TEXTO FUENTE
━━━━━━━━━━

Desde el primer momento que se detectó la enfermedad que ha causado la pandemia más grave del último siglo hubo varias advertencias. Una de las principales fue el riesgo inminente de su virus causante a mutar. Por lo tanto, aunque ya se cuenta con varias vacunas disponibles no significa que el problema haya sido resuelto. De hecho, la clasificación con las variantes del SARS-CoV-2 más peligrosas se actualiza de manera constante por el mismo motivo.

Con esto en mente, desde hace poco más de año y medio el patógeno ha sufrido múltiples variaciones. La mayoría no generan cambios significativos y no representan un riesgo a las opciones actuales de inmunización. Aunque hay otras que sí representan un peligro porque son más infecciosas y pueden disminuir la eficacia de las inmunizaciones.

¿Qué es una variante del virus?

Ante lo anterior, de manera constante se realizan análisis e investigaciones para identificar cualquier tipo de cambio que se pueda presentar. Eso también es de utilidad para las inmunizaciones que apenas están en desarrollo. El objetivo es volverlas lo más eficientes posibles contra esta nueva enfermedad.

━━━━━━━━━━

EXTRACTOS DE FILAS

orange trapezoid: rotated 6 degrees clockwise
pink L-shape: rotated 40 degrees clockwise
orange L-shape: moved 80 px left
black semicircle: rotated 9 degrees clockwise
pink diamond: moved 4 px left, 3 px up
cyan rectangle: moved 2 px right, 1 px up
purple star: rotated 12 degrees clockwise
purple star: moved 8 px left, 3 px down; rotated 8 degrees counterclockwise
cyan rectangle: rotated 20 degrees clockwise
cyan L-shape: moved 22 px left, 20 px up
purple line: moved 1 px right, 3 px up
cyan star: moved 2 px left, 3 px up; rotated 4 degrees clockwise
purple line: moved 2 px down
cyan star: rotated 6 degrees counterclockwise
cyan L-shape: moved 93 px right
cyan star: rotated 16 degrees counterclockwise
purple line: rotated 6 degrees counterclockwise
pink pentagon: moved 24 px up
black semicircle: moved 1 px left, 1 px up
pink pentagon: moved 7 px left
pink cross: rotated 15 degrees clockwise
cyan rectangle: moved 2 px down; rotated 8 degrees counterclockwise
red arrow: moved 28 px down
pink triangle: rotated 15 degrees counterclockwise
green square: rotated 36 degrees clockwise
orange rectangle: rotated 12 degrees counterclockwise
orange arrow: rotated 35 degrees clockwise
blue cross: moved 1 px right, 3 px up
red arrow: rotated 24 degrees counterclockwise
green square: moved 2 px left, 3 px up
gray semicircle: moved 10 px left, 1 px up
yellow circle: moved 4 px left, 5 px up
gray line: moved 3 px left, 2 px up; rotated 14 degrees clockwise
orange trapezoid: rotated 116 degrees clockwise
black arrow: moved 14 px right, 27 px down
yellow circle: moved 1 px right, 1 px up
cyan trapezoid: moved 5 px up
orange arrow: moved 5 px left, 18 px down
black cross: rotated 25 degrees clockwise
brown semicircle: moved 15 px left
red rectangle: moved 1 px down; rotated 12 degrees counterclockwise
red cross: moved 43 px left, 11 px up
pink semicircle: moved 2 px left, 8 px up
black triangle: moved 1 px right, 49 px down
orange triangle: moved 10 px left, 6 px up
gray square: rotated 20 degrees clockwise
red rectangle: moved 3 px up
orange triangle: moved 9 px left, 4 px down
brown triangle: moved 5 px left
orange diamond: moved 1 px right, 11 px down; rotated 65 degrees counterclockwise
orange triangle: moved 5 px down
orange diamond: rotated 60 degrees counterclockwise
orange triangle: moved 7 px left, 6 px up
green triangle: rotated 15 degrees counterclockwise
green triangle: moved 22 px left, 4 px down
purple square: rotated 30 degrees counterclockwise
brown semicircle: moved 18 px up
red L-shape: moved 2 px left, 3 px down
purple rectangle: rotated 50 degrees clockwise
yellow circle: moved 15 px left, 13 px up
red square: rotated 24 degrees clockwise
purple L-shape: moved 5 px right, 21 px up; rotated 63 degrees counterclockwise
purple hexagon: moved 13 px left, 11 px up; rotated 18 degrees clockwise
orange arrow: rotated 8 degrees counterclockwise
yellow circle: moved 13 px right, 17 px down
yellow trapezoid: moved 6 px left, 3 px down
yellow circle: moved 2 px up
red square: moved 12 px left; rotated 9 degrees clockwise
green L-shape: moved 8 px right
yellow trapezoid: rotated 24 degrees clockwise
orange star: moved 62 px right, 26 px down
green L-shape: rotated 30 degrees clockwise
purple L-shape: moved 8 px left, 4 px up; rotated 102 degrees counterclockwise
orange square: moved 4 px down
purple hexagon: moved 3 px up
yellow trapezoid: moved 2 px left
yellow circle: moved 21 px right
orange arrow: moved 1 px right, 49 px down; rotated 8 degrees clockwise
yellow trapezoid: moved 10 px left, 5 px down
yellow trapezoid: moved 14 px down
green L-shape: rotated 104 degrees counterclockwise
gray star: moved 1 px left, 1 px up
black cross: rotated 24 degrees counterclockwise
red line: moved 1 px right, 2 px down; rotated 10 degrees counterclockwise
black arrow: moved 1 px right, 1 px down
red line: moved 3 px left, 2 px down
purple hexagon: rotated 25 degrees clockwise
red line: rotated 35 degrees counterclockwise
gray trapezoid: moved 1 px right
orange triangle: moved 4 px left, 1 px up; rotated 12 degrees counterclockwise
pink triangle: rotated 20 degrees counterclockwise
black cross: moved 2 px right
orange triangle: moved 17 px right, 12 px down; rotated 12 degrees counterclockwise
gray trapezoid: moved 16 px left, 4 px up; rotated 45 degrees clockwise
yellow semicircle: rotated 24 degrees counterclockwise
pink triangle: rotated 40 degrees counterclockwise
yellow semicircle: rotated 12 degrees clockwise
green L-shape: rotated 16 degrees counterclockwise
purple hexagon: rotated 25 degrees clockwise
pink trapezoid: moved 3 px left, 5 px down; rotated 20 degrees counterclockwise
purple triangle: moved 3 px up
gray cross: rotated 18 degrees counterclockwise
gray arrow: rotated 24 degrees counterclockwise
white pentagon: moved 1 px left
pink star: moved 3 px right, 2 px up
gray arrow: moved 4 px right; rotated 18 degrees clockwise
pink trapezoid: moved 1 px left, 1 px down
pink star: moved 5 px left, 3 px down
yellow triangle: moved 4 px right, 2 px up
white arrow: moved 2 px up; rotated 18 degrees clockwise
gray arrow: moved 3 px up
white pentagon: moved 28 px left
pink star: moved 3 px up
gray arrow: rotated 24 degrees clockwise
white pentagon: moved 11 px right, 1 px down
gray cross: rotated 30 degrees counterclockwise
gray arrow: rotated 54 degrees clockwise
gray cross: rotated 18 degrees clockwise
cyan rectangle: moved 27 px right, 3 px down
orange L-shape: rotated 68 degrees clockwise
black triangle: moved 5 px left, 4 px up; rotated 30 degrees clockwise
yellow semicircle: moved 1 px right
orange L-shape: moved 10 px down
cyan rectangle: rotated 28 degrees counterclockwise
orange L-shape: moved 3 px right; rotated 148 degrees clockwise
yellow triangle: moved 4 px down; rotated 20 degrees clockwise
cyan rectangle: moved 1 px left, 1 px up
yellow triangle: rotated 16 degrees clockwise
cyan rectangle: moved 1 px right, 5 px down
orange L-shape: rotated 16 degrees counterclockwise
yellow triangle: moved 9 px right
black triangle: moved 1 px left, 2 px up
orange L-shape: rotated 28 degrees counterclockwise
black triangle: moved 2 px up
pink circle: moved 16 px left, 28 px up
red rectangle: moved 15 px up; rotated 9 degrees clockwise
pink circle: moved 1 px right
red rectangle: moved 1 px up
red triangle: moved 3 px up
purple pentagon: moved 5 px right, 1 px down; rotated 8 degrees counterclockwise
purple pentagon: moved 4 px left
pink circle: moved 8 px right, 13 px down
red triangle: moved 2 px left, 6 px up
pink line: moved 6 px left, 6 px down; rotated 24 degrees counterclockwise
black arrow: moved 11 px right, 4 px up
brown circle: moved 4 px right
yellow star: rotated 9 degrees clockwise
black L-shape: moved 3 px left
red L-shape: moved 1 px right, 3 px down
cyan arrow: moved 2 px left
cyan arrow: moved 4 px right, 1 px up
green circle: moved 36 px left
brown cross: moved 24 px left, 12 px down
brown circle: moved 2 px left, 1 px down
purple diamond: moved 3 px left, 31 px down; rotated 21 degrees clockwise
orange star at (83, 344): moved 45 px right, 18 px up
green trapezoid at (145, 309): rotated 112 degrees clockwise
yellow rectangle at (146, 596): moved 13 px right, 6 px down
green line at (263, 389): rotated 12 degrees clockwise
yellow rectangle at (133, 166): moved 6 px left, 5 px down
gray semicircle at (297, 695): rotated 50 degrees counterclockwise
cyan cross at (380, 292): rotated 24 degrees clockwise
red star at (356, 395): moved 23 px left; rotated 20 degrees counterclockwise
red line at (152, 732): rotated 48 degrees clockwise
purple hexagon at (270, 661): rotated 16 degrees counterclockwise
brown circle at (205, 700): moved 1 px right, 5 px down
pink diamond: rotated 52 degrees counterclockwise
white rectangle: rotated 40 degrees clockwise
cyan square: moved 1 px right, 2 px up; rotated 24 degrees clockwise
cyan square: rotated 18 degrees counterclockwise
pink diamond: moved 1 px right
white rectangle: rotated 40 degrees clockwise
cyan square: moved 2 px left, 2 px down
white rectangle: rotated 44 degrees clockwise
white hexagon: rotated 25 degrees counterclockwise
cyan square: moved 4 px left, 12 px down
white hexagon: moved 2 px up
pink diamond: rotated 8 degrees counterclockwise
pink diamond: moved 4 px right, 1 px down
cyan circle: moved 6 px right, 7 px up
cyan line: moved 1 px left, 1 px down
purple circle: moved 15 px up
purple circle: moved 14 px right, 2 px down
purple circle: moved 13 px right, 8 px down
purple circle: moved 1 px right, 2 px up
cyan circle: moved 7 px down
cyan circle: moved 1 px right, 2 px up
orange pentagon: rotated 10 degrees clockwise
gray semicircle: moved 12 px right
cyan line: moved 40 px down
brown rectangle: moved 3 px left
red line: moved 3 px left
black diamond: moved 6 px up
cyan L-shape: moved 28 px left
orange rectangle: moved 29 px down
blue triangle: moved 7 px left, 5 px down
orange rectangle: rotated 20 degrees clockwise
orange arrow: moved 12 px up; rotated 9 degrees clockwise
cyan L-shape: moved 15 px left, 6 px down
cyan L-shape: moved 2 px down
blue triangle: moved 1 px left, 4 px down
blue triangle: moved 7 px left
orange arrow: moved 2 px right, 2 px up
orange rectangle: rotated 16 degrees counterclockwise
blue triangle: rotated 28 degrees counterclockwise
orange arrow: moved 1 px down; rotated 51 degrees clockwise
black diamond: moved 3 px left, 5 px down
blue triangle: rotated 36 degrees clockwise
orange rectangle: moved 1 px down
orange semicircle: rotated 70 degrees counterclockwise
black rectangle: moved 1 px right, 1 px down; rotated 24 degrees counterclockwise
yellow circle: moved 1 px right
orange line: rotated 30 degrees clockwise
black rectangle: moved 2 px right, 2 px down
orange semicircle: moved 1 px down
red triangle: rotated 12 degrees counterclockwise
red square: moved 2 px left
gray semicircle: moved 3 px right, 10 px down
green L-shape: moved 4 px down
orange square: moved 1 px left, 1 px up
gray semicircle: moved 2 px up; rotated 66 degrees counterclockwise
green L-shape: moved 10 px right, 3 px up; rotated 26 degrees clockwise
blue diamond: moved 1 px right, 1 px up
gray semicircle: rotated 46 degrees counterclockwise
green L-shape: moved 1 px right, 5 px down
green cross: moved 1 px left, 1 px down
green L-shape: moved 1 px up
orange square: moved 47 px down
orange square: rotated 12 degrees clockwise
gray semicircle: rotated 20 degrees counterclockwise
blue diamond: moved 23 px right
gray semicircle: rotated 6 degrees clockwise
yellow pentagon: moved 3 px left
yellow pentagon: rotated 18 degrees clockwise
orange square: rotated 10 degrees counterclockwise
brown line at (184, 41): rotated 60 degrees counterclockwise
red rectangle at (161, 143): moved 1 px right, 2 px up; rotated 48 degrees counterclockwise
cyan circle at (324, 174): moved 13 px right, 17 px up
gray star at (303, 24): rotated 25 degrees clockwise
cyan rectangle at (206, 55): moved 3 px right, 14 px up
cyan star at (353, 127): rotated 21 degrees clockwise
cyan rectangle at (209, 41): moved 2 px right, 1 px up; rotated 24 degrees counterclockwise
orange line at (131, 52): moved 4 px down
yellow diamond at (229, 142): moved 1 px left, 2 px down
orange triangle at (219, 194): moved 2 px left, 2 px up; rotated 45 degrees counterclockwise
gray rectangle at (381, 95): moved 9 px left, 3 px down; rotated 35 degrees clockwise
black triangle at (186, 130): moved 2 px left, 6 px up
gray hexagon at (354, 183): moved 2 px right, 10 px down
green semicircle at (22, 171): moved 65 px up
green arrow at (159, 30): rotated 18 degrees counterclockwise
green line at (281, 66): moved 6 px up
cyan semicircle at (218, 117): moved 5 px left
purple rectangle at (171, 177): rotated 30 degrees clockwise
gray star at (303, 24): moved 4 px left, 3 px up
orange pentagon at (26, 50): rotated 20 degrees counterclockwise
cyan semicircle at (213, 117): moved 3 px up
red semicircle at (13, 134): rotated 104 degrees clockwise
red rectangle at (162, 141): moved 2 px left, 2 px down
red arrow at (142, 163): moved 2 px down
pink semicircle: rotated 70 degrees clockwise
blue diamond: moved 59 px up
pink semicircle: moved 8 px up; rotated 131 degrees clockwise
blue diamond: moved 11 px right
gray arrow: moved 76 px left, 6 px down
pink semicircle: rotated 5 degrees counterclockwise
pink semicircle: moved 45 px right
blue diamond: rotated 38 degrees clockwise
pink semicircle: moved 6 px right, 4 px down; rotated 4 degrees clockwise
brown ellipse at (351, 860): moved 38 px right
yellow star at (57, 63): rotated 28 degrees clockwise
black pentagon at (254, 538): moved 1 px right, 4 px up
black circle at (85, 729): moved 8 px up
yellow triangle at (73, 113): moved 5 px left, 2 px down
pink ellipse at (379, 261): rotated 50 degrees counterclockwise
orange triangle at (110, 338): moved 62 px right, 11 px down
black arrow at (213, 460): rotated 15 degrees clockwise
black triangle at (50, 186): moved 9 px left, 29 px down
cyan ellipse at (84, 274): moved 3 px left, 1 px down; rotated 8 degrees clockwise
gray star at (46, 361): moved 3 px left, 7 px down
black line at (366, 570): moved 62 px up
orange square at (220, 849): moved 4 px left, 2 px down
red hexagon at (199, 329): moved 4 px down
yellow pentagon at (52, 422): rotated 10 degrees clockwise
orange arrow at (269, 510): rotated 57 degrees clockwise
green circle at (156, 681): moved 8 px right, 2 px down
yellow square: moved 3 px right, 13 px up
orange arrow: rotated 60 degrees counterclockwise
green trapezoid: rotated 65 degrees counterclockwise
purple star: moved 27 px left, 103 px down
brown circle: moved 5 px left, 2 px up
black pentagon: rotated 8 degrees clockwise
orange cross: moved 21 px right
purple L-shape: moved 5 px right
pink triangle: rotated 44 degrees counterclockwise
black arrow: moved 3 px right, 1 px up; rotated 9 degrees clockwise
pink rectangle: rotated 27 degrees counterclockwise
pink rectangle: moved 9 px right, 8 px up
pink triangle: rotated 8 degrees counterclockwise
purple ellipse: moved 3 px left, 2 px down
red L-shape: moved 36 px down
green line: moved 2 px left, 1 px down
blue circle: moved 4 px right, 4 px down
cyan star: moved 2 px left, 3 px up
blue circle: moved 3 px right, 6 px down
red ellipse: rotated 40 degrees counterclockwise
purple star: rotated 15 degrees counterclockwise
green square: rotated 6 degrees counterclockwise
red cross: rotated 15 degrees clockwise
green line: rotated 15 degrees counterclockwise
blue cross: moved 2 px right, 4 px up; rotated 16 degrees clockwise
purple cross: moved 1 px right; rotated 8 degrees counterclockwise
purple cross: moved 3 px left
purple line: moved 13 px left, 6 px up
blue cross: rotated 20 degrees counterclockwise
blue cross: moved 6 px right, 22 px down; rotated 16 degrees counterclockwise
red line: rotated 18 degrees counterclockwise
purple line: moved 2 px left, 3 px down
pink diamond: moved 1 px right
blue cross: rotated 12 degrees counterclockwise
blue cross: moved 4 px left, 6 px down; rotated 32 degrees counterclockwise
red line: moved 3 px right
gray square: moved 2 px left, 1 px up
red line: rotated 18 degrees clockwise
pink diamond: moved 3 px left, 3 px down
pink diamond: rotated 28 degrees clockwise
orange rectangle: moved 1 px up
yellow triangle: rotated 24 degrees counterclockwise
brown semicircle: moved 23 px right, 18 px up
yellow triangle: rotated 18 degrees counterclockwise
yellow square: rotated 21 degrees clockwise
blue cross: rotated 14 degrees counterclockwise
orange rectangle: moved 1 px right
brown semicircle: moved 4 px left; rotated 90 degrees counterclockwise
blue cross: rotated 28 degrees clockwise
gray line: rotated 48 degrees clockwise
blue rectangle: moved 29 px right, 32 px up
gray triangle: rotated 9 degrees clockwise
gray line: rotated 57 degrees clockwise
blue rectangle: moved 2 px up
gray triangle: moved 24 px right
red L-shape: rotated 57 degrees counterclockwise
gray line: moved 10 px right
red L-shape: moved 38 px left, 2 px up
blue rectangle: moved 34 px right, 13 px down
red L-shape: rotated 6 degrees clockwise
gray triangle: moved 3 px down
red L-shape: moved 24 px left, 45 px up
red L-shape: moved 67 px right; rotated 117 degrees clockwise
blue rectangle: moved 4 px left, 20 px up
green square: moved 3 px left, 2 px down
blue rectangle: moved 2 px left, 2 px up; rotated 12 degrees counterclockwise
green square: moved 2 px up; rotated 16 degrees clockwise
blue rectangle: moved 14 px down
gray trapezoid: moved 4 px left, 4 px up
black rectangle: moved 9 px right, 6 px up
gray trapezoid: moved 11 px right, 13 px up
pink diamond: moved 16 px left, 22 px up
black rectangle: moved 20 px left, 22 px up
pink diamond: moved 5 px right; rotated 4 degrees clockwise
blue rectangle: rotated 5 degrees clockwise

━━━━━━━━━━

QUÉ DEBES HACER
A - Según el texto sobre las variantes del SARS-CoV-2, ¿desde hace cuánto tiempo el patógeno ha sufrido múltiples variaciones?
B - Indica si cada afirmación concuerda con el texto sobre las variantes del SARS-CoV-2. Justifica cada respuesta con las palabras decisivas del texto, citadas literalmente.
(i) La clasificación de las variantes más peligrosas se actualiza constantemente.
(ii) Todas las variaciones del patógeno generan cambios significativos.
(iii) Contar con vacunas disponibles significa que el problema ya está resuelto.
C - Escribe la continuación del texto sobre las variantes del SARS-CoV-2 a partir de su última oración.

RESPUESTAS
A - Desde hace poco más de año y medio.

B -
(i) Sí: "la clasificación con las variantes del SARS-CoV-2 más peligrosas se actualiza de manera constante".
(ii) No: "La mayoría no generan cambios significativos".
(iii) No: "aunque ya se cuenta con varias vacunas disponibles no significa que el problema haya sido resuelto".

C -
Por su parte, uno de los aspectos en los que se debe poner más atención es en las variantes del virus SARS-CoV-2. Su definición más simple es que se trata de un conjunto de mutaciones que lo vuelven diferente al original. Además, para considerarse dentro de este rubro debe causar un impacto en la salud pública: mayor transmisibilidad, cambios en la respuesta inmune y otros.

Desde hace unos meses la Organización Mundial de la Salud (OMS) tomó la decisión de establecer una clasificación de riesgo. A la fecha está conformada por dos rubros en donde se han colocado las variantes del SARS-CoV-2 más peligrosas.

En ese sentido, aunque en un inicio se nombró a las variantes por su denominación científica o país donde aparecieron por primera vez después se hizo un cambio. Para evitar malos entendidos o confusiones fueron rebautizadas con las letras del alfabeto griego.

Nueva actualización

Apenas hace unos días la OMS hizo una actualización a su clasificación de riesgo. La responsable fue la Variante Ómicron que primero fue detectada en Sudáfrica y ahora se ha extendido a países de Europa, Asia y América. La principal advertencia que se ha hecho es que tiene más de 30 mutaciones y se teme que pueda disminuir de forma drástica la eficacia de las vacunas. Hasta ahora es una suposición porque todavía no se obtienen los resultados de las investigaciones.

Por lo pronto, ya fue colocada dentro de las Variantes de Preocupación. En esta sección también se encuentran las mutaciones Alpha, Beta, Gamma y Delta. Son las que han demostrado ser más infecciosas y transmisibles.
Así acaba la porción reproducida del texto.